What is required:
Reproduce every one of the items below without changing anything.

Records supplied:

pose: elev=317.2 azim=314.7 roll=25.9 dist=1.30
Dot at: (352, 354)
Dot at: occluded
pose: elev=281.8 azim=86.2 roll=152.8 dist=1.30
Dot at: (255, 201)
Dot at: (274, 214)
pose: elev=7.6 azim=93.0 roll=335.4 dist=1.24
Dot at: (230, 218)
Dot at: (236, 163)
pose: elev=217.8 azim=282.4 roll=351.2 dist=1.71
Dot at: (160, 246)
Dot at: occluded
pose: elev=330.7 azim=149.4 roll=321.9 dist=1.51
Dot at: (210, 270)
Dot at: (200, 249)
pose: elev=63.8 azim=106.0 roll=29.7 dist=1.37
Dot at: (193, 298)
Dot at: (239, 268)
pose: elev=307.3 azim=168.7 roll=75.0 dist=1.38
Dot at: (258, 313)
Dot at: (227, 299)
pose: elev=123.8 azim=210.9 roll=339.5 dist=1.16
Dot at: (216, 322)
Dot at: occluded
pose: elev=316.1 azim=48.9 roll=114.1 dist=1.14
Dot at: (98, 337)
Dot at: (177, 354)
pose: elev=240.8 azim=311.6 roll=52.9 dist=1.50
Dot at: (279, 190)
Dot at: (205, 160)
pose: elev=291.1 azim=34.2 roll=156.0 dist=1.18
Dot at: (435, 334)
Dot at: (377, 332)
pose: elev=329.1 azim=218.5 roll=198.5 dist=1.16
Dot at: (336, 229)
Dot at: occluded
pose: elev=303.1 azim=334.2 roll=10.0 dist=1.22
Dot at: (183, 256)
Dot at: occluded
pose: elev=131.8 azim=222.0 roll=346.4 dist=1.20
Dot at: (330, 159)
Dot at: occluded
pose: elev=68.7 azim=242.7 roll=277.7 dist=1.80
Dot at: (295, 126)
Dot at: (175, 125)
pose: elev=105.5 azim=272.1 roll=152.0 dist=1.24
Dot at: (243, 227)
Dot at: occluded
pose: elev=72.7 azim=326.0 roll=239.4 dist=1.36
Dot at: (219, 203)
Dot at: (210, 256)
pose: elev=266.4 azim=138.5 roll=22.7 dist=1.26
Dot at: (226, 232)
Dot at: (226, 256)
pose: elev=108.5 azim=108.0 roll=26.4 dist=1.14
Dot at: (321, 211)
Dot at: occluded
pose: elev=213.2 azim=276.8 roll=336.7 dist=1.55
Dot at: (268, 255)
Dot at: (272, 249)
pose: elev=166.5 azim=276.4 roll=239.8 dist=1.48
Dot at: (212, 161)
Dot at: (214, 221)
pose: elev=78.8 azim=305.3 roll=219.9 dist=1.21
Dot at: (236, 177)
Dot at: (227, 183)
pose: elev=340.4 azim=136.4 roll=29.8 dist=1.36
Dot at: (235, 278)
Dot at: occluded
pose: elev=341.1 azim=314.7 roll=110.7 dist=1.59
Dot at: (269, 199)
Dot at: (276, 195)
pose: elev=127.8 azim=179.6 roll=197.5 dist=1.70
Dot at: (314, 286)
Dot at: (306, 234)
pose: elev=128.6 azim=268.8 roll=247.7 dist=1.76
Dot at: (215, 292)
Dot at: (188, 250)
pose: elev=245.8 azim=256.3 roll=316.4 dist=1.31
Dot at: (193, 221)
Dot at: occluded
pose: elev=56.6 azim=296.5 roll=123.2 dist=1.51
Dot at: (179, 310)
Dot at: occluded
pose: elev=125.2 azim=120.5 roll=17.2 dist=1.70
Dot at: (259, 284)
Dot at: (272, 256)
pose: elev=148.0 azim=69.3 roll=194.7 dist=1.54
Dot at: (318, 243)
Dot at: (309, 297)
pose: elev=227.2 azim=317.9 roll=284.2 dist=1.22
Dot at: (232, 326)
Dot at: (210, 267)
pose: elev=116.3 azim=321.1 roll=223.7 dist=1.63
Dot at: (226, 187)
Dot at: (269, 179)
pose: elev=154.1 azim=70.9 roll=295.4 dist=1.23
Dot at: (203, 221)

Written answer:
pose: elev=317.2 azim=314.7 roll=25.9 dist=1.30
Dot at: (352, 354)
Dot at: occluded
pose: elev=281.8 azim=86.2 roll=152.8 dist=1.30
Dot at: (255, 201)
Dot at: (274, 214)
pose: elev=7.6 azim=93.0 roll=335.4 dist=1.24
Dot at: (230, 218)
Dot at: (236, 163)
pose: elev=217.8 azim=282.4 roll=351.2 dist=1.71
Dot at: (160, 246)
Dot at: occluded
pose: elev=330.7 azim=149.4 roll=321.9 dist=1.51
Dot at: (210, 270)
Dot at: (200, 249)
pose: elev=63.8 azim=106.0 roll=29.7 dist=1.37
Dot at: (193, 298)
Dot at: (239, 268)
pose: elev=307.3 azim=168.7 roll=75.0 dist=1.38
Dot at: (258, 313)
Dot at: (227, 299)
pose: elev=123.8 azim=210.9 roll=339.5 dist=1.16
Dot at: (216, 322)
Dot at: occluded
pose: elev=316.1 azim=48.9 roll=114.1 dist=1.14
Dot at: (98, 337)
Dot at: (177, 354)
pose: elev=240.8 azim=311.6 roll=52.9 dist=1.50
Dot at: (279, 190)
Dot at: (205, 160)
pose: elev=291.1 azim=34.2 roll=156.0 dist=1.18
Dot at: (435, 334)
Dot at: (377, 332)
pose: elev=329.1 azim=218.5 roll=198.5 dist=1.16
Dot at: (336, 229)
Dot at: occluded
pose: elev=303.1 azim=334.2 roll=10.0 dist=1.22
Dot at: (183, 256)
Dot at: occluded
pose: elev=131.8 azim=222.0 roll=346.4 dist=1.20
Dot at: (330, 159)
Dot at: occluded
pose: elev=68.7 azim=242.7 roll=277.7 dist=1.80
Dot at: (295, 126)
Dot at: (175, 125)
pose: elev=105.5 azim=272.1 roll=152.0 dist=1.24
Dot at: (243, 227)
Dot at: occluded
pose: elev=72.7 azim=326.0 roll=239.4 dist=1.36
Dot at: (219, 203)
Dot at: (210, 256)
pose: elev=266.4 azim=138.5 roll=22.7 dist=1.26
Dot at: (226, 232)
Dot at: (226, 256)
pose: elev=108.5 azim=108.0 roll=26.4 dist=1.14
Dot at: (321, 211)
Dot at: occluded
pose: elev=213.2 azim=276.8 roll=336.7 dist=1.55
Dot at: (268, 255)
Dot at: (272, 249)
pose: elev=166.5 azim=276.4 roll=239.8 dist=1.48
Dot at: (212, 161)
Dot at: (214, 221)
pose: elev=78.8 azim=305.3 roll=219.9 dist=1.21
Dot at: (236, 177)
Dot at: (227, 183)
pose: elev=340.4 azim=136.4 roll=29.8 dist=1.36
Dot at: (235, 278)
Dot at: occluded
pose: elev=341.1 azim=314.7 roll=110.7 dist=1.59
Dot at: (269, 199)
Dot at: (276, 195)
pose: elev=127.8 azim=179.6 roll=197.5 dist=1.70
Dot at: (314, 286)
Dot at: (306, 234)
pose: elev=128.6 azim=268.8 roll=247.7 dist=1.76
Dot at: (215, 292)
Dot at: (188, 250)
pose: elev=245.8 azim=256.3 roll=316.4 dist=1.31
Dot at: (193, 221)
Dot at: occluded
pose: elev=56.6 azim=296.5 roll=123.2 dist=1.51
Dot at: (179, 310)
Dot at: occluded
pose: elev=125.2 azim=120.5 roll=17.2 dist=1.70
Dot at: (259, 284)
Dot at: (272, 256)
pose: elev=148.0 azim=69.3 roll=194.7 dist=1.54
Dot at: (318, 243)
Dot at: (309, 297)
pose: elev=227.2 azim=317.9 roll=284.2 dist=1.22
Dot at: (232, 326)
Dot at: (210, 267)
pose: elev=116.3 azim=321.1 roll=223.7 dist=1.63
Dot at: (226, 187)
Dot at: (269, 179)
pose: elev=154.1 azim=70.9 roll=295.4 dist=1.23
Dot at: (203, 221)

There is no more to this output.